» **WHAT THE TASK REQUIRES**
Pictures stay out of the copy, and everything else in the data below is repeated exactly.

____

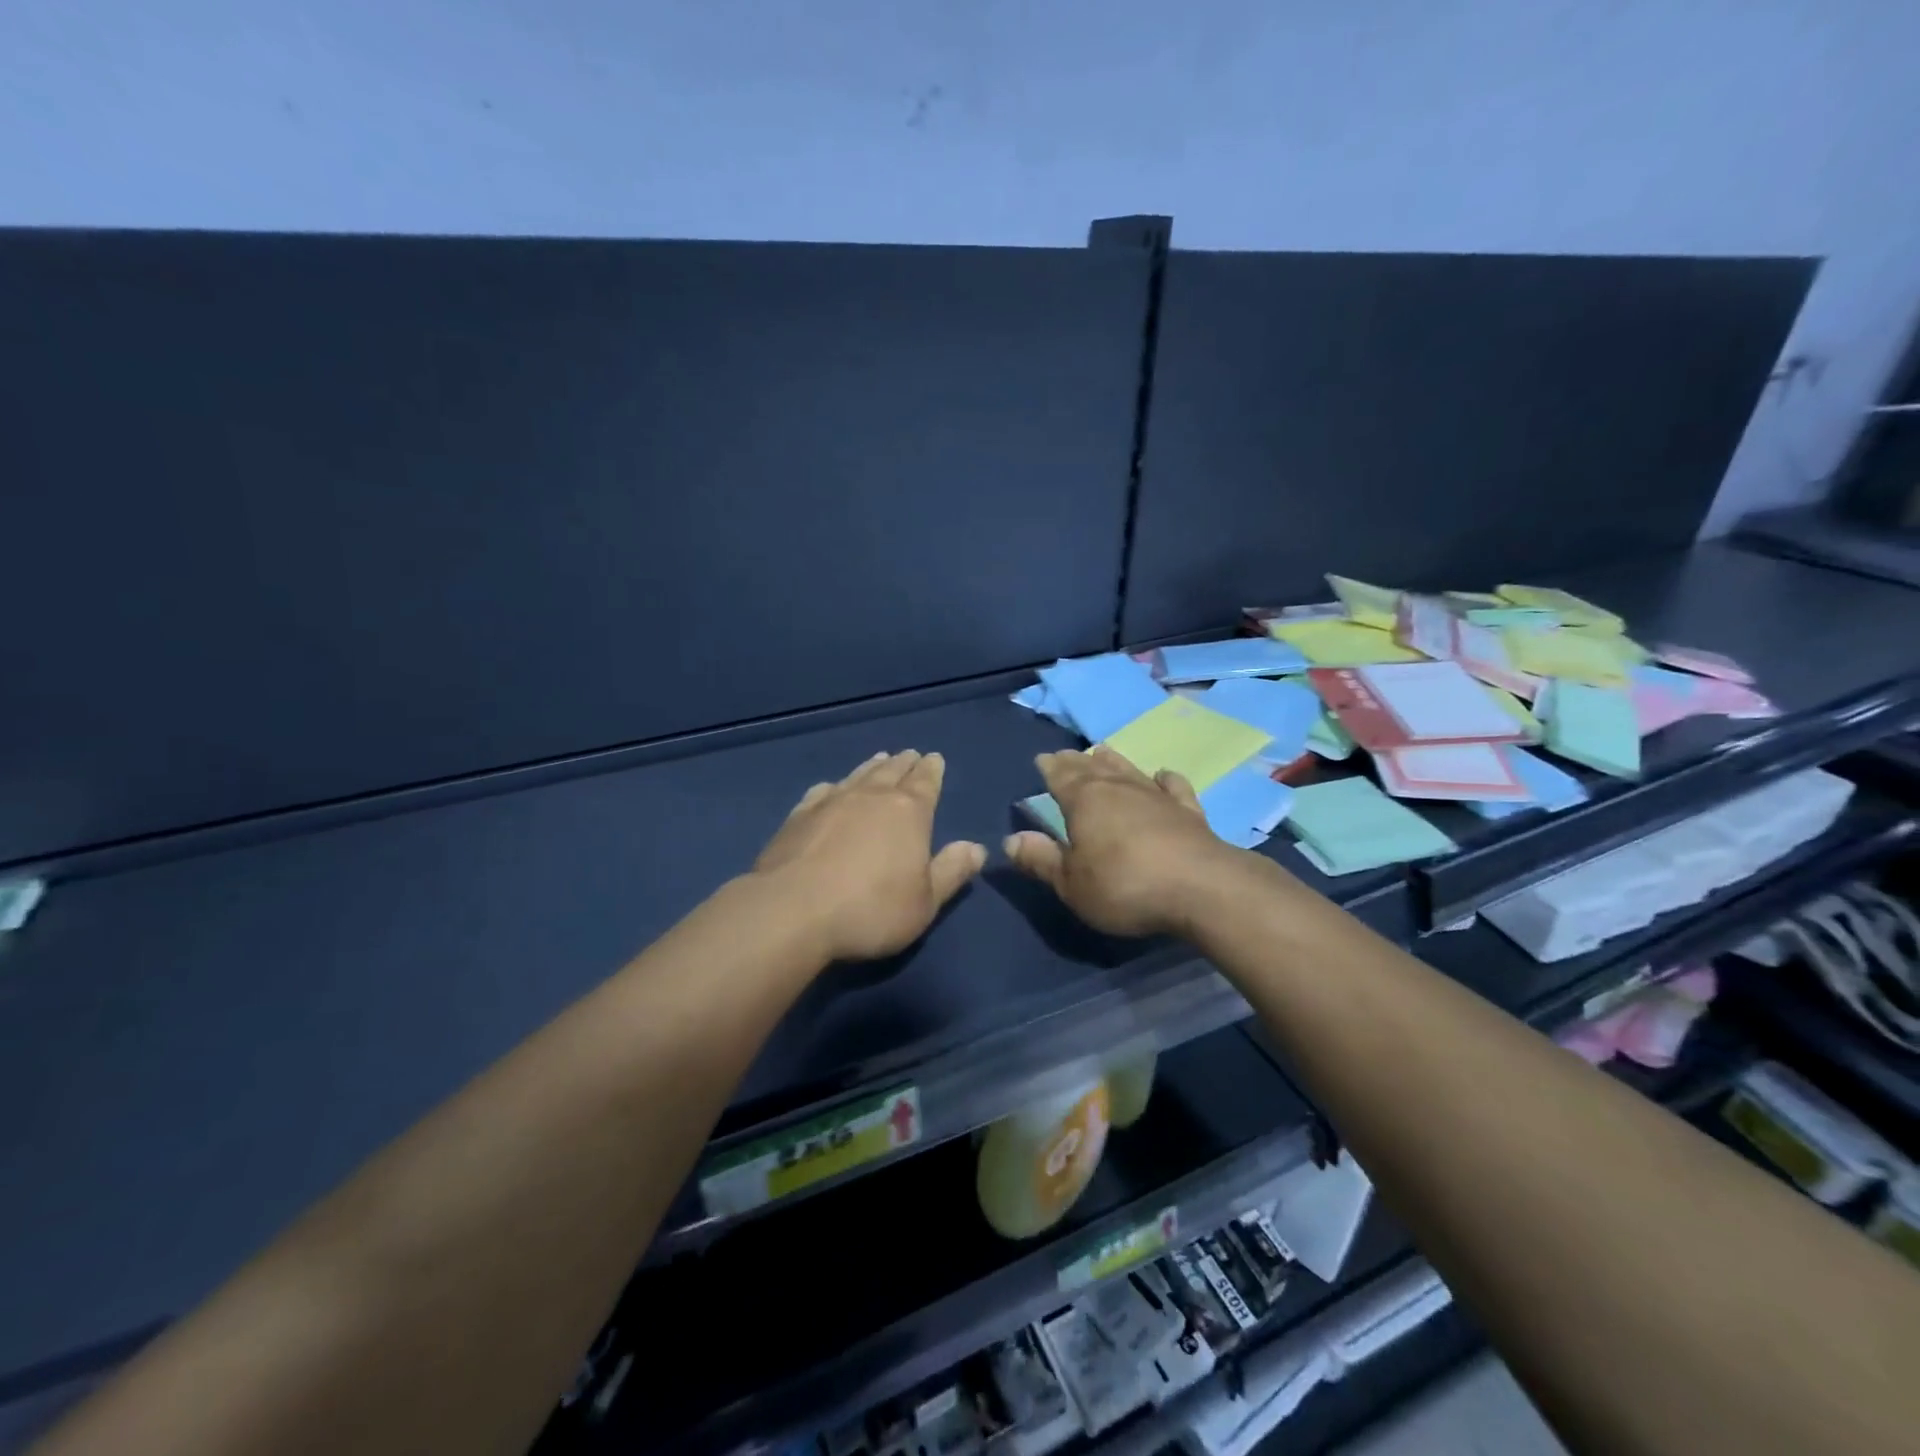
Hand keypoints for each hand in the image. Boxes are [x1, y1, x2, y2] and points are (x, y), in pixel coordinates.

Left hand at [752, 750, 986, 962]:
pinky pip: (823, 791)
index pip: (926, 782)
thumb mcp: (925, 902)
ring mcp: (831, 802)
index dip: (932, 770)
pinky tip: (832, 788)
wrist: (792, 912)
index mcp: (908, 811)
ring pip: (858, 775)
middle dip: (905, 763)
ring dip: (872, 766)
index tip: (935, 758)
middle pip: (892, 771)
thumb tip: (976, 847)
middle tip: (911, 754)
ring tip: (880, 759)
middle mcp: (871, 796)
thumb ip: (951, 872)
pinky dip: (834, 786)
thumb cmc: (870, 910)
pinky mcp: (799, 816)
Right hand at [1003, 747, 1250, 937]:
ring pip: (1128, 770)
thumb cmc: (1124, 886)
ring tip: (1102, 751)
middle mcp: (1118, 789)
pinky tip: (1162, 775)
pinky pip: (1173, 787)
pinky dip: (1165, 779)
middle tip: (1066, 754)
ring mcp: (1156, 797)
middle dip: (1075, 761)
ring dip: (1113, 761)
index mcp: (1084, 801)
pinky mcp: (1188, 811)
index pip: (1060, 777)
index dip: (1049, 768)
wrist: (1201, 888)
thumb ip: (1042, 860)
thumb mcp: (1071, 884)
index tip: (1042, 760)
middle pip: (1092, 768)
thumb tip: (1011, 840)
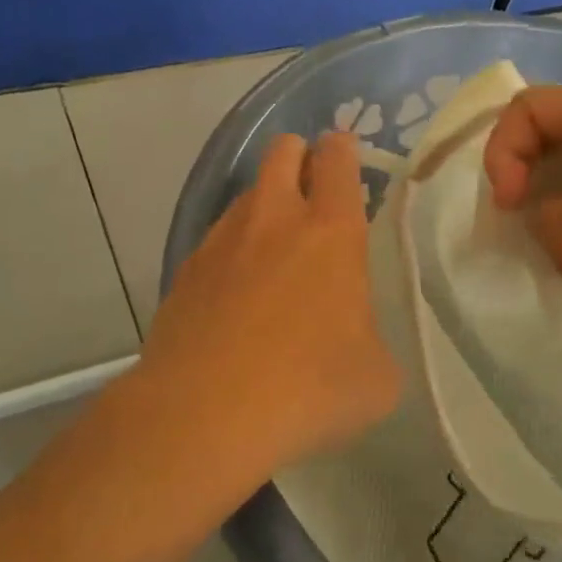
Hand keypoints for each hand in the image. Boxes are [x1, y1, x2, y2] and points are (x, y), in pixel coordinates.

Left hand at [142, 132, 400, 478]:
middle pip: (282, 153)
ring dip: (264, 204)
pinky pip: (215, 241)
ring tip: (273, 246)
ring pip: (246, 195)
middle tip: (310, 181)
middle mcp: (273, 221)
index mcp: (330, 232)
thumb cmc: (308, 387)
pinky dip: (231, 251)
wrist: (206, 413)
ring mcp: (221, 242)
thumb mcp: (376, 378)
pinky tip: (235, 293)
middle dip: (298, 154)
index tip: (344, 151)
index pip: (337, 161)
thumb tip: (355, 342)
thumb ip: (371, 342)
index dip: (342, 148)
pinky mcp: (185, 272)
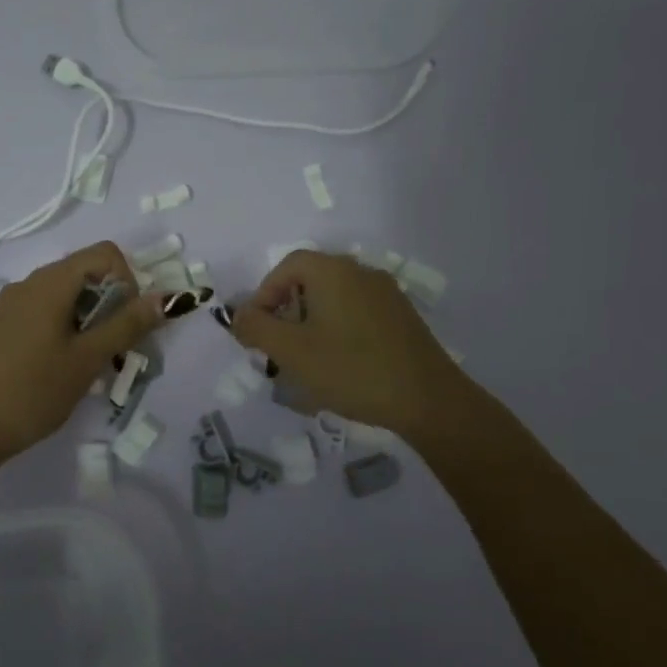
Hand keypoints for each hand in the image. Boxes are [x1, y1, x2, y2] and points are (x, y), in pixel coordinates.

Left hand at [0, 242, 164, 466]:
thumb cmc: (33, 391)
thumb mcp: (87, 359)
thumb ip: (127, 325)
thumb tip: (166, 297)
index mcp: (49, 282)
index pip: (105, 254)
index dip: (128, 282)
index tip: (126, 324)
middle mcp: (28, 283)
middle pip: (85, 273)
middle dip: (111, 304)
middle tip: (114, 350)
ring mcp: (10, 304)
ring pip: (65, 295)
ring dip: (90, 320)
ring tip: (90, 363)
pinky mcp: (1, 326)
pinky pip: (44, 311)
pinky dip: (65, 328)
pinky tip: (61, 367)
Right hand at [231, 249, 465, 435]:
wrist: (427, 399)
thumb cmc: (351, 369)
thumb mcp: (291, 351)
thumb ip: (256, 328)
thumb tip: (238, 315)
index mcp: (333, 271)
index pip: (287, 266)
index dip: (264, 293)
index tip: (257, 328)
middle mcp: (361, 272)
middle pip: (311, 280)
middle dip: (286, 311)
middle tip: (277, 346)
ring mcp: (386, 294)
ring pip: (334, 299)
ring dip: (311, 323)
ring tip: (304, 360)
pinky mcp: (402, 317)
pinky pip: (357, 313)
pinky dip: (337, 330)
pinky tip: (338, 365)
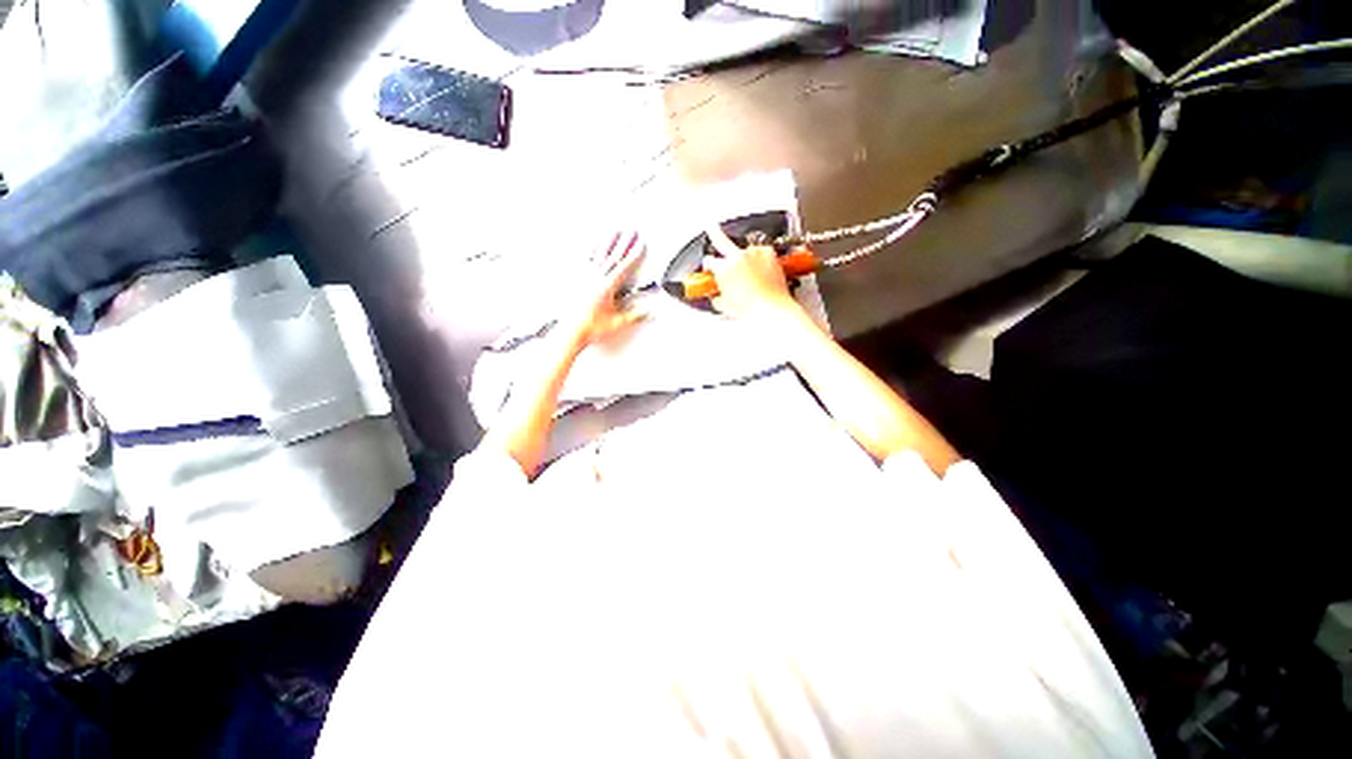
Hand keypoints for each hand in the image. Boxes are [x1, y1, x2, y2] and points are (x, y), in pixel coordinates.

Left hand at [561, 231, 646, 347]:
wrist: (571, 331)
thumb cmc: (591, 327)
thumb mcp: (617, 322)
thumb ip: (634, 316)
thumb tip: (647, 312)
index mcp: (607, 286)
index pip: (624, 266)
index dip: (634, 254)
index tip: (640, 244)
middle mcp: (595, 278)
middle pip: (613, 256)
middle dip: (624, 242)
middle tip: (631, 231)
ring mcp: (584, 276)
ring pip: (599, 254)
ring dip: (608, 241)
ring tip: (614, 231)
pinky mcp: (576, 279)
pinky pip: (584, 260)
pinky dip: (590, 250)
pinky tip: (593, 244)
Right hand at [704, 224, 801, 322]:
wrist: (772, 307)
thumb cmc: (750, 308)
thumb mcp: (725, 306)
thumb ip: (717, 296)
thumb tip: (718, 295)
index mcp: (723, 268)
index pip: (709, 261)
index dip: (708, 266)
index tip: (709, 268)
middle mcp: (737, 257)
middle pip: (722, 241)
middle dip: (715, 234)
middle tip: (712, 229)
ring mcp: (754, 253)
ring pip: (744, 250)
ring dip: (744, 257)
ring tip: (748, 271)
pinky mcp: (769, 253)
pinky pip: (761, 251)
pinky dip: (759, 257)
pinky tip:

____

» **RESPONSE**
Hand keypoints for each hand in the image. Boxes are [x1, y1, x2, y2] and points are (x, y), in pixel coordinates.

Left hand at [752, 750, 986, 962]:
pinky pip: (823, 791)
index pip: (926, 782)
thumb mcp: (925, 902)
ring mcp: (831, 802)
index dip: (932, 770)
pinky tip: (832, 788)
wrist: (792, 912)
index mcp: (908, 811)
ring pip: (858, 775)
middle dip: (905, 763)
ring dip: (872, 766)
index tip: (935, 758)
middle pip: (892, 771)
thumb tip: (976, 847)
middle tip: (911, 754)
ring tip: (880, 759)
middle mcp: (871, 796)
thumb ip: (951, 872)
pinky dip: (834, 786)
thumb cmc: (870, 910)
pinky mcp: (799, 816)
Right hand at [1003, 747, 1250, 937]:
ring pip: (1128, 770)
thumb cmc: (1124, 886)
ring tip: (1102, 751)
middle mcp: (1118, 789)
pinky tip: (1162, 775)
pinky pip: (1173, 787)
pinky dip: (1165, 779)
middle tip: (1066, 754)
ring mcp: (1156, 797)
middle dip: (1075, 761)
ring dip: (1113, 761)
index mcp: (1084, 801)
pinky mcp: (1188, 811)
index pip: (1060, 777)
index dip: (1049, 768)
wrist: (1201, 888)
thumb ip: (1042, 860)
thumb mcp: (1071, 884)
index tip: (1042, 760)
middle pip: (1092, 768)
thumb tip: (1011, 840)
Hand keypoints for each hand in the image. Boxes are [x1, y1, x2, y2] and points are (x, y), in pixel coordinates.

Left hand at [142, 132, 400, 478]:
middle pip: (282, 153)
ring dip: (264, 204)
pinky pip: (215, 241)
ring tip: (273, 246)
ring pip: (246, 195)
middle tip: (310, 181)
middle mcp: (273, 221)
index mcp: (330, 232)
thumb cmc: (308, 387)
pinky dip: (231, 251)
wrist: (206, 413)
ring mcp: (221, 242)
thumb mcp: (376, 378)
pinky tip: (235, 293)
middle dip: (298, 154)
index tip: (344, 151)
index pip: (337, 161)
thumb tip: (355, 342)
thumb ip: (371, 342)
index dip: (342, 148)
pinky mcp: (185, 272)
Hand keypoints for each hand in the image. Boxes are [x1, y1, x2, y2] and points are (x, y), in pixel coordinates.

Left hand at [0, 242, 164, 466]:
thumb cmc: (33, 391)
thumb mcp: (87, 359)
thumb ip: (127, 325)
thumb tip: (166, 297)
index mcp: (49, 282)
index pip: (105, 254)
index dip: (128, 282)
index tip: (126, 324)
middle mcp: (28, 283)
middle pip: (85, 273)
middle dip: (111, 304)
middle tip: (114, 350)
ring mcp: (10, 304)
ring pip: (65, 295)
ring dip: (90, 320)
ring tip: (90, 363)
pinky mcp: (1, 326)
pinky pip: (44, 311)
pinky dip: (65, 328)
pinky tip: (61, 367)
Right hand at [231, 249, 465, 435]:
wrist: (427, 399)
thumb cmc: (351, 369)
thumb mcp: (291, 351)
thumb ip: (256, 328)
thumb tip: (238, 315)
index mcp: (333, 271)
index pip: (287, 266)
index dip: (264, 293)
index tip: (257, 328)
middle mcp: (361, 272)
middle pip: (311, 280)
middle dip: (286, 311)
middle tip: (277, 346)
ring mcp: (386, 294)
ring pip: (334, 299)
ring dip: (311, 323)
ring tip: (304, 360)
pinky mcp: (402, 317)
pinky pip: (357, 313)
pinky dip: (337, 330)
pinky tip: (338, 365)
Hand keypoints for each hand in the image. Boxes are [x1, y1, x2, y2] and points are (x, y), in pixel coordinates.

Left hand at [561, 231, 646, 347]:
wrist: (571, 331)
thumb cmc: (591, 327)
thumb mcp: (617, 322)
thumb ip: (634, 316)
thumb tip: (647, 312)
index mcp: (607, 286)
index pip: (624, 266)
index dip: (634, 254)
index tip: (640, 244)
middle mcp: (595, 278)
middle pip: (613, 256)
middle dip: (624, 242)
middle tip: (631, 231)
ring mcp: (584, 276)
ring pip: (599, 254)
ring dip: (608, 241)
ring tip: (614, 231)
pinky mcp: (576, 279)
pinky pip: (584, 260)
pinky dip: (590, 250)
pinky tip: (593, 244)
Right hand at [704, 224, 801, 322]:
wrist: (772, 307)
thumb cmc: (750, 308)
thumb mcp: (725, 306)
thumb ip: (717, 296)
thumb tip: (718, 295)
index mcp: (723, 268)
index pip: (709, 261)
index dip: (708, 266)
index tip: (709, 268)
middle mcp: (737, 257)
middle pip: (722, 241)
middle dip: (715, 234)
middle tip: (712, 229)
ring mcp: (754, 253)
ring pip: (744, 250)
ring dip: (744, 257)
ring tip: (748, 271)
pinky mcp: (769, 253)
pinky pip: (761, 251)
pinky dip: (759, 257)
pinky tip:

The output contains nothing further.